Ideally you need a diametric approach…meaning augment the chest and reduce the rib flare. (see attached imaging to illustrate the concept) Together that makes each area look better.
Dr. Barry Eppley
World-Renowned Plastic Surgeon
Q: Dr. Eppley, I was born with bilateral club foot. Surgery was completed when I was 3 months old. I still have thin calf muscles,skinny ankle and short feet which affects my confidence in my personal life. I am 30 years old with no other medical condition. I would like to know more about calf augmentation. Looking forward to hearing from you soon.
A:Compared to many clubfoot patients I have seen you are more favorable for calf implants than some. Your legs below the knees are small but do not appear to be overly tight and constricted. When it comes to lower leg augmentation here are the concepts to know:
1) Calf implants augment the upper half of the lower leg where the gastrocnemius muscle resides, not the whole lower leg. (see attached imaging)

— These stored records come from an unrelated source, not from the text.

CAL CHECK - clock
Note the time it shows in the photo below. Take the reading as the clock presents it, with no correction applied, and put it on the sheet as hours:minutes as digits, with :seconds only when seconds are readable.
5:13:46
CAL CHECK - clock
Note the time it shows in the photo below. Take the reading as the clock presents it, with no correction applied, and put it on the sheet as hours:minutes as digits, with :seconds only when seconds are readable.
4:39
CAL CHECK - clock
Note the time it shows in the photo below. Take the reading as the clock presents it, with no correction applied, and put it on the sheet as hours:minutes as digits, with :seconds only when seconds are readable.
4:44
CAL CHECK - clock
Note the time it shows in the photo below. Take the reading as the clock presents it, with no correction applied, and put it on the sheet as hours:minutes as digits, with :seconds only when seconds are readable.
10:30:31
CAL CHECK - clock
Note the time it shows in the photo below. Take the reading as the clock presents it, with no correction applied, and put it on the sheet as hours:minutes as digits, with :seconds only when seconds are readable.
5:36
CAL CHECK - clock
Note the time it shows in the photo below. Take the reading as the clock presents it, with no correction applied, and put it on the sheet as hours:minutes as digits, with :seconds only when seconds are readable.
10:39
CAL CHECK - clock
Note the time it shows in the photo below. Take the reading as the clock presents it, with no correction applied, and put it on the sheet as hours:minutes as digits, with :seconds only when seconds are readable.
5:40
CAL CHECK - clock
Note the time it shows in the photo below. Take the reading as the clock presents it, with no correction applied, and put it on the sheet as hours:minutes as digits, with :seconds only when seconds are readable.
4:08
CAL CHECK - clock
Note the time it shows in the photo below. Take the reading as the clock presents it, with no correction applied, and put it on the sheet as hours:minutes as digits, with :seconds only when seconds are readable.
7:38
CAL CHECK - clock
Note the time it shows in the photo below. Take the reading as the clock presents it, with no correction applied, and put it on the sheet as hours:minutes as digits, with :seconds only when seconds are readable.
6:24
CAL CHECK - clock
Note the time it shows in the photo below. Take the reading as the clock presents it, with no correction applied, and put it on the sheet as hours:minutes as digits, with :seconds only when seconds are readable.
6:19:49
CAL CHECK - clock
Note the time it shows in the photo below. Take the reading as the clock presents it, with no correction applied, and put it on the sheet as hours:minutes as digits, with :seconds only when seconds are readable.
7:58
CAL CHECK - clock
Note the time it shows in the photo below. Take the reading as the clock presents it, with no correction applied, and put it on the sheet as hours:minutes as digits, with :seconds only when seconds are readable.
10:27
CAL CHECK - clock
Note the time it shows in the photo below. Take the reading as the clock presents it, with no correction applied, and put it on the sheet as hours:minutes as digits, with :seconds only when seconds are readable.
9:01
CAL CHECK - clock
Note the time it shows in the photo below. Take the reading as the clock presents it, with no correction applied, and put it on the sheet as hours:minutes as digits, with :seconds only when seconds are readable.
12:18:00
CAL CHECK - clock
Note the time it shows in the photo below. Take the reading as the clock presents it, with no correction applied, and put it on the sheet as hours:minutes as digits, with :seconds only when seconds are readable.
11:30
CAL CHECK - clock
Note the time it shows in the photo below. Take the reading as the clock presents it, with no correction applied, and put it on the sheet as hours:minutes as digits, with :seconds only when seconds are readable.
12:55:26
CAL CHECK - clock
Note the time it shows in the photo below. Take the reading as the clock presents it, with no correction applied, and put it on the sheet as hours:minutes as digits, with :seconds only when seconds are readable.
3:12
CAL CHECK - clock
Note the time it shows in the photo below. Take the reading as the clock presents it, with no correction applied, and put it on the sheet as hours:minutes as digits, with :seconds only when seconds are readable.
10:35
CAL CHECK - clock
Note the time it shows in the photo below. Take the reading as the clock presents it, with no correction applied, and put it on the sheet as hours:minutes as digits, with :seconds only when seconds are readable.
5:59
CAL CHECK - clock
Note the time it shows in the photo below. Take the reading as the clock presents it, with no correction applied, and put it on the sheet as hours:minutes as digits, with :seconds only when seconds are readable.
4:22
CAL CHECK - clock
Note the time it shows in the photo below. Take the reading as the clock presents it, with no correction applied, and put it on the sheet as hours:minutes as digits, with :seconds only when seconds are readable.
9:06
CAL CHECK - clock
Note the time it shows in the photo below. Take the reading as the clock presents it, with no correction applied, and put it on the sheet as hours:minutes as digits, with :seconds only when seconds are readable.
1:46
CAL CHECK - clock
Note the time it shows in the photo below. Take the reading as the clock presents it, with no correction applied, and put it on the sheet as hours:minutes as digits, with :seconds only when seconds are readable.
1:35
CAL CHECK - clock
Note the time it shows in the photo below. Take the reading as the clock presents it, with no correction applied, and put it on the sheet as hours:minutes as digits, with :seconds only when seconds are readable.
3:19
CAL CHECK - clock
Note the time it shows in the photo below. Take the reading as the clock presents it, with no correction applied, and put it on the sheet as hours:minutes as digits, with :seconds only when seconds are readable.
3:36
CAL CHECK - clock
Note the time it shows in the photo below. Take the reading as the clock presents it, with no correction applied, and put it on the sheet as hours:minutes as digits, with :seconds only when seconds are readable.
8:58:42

2) Your calf tissues will be tight so implant augmentation is restricted to the medlal gastroc muscle…which is the one that is most seen anyway.
3) Any augmentation below the gastroc muscle to the ankle must be done with fat injection grafting…which has an predictable survival rate but is the only treatment option.
Dr. Barry Eppley
World-Renowned Plastic Surgeon
Q: Dr. Eppley, I attached 3 pictures, the cropped one being with my jaw open and the right sided temporalis muscle being significantly smaller. Would this be a possible outcome of the surgery? I’m even open to burring of the lateral aspects of my forehead to help reduce width, if at all possible in my case?
A:You have correctly surmised that the temporal muscle thinning with the jaw wide open is a very good preoperative test of whether temporal reduction would be an effective surgery.
The only comment you made which gives some pasue to this answer is… I’m even open to burring of the lateral aspects of my forehead to help reduce width….as temporal reduction surgery does not affect the bony side of the forehead.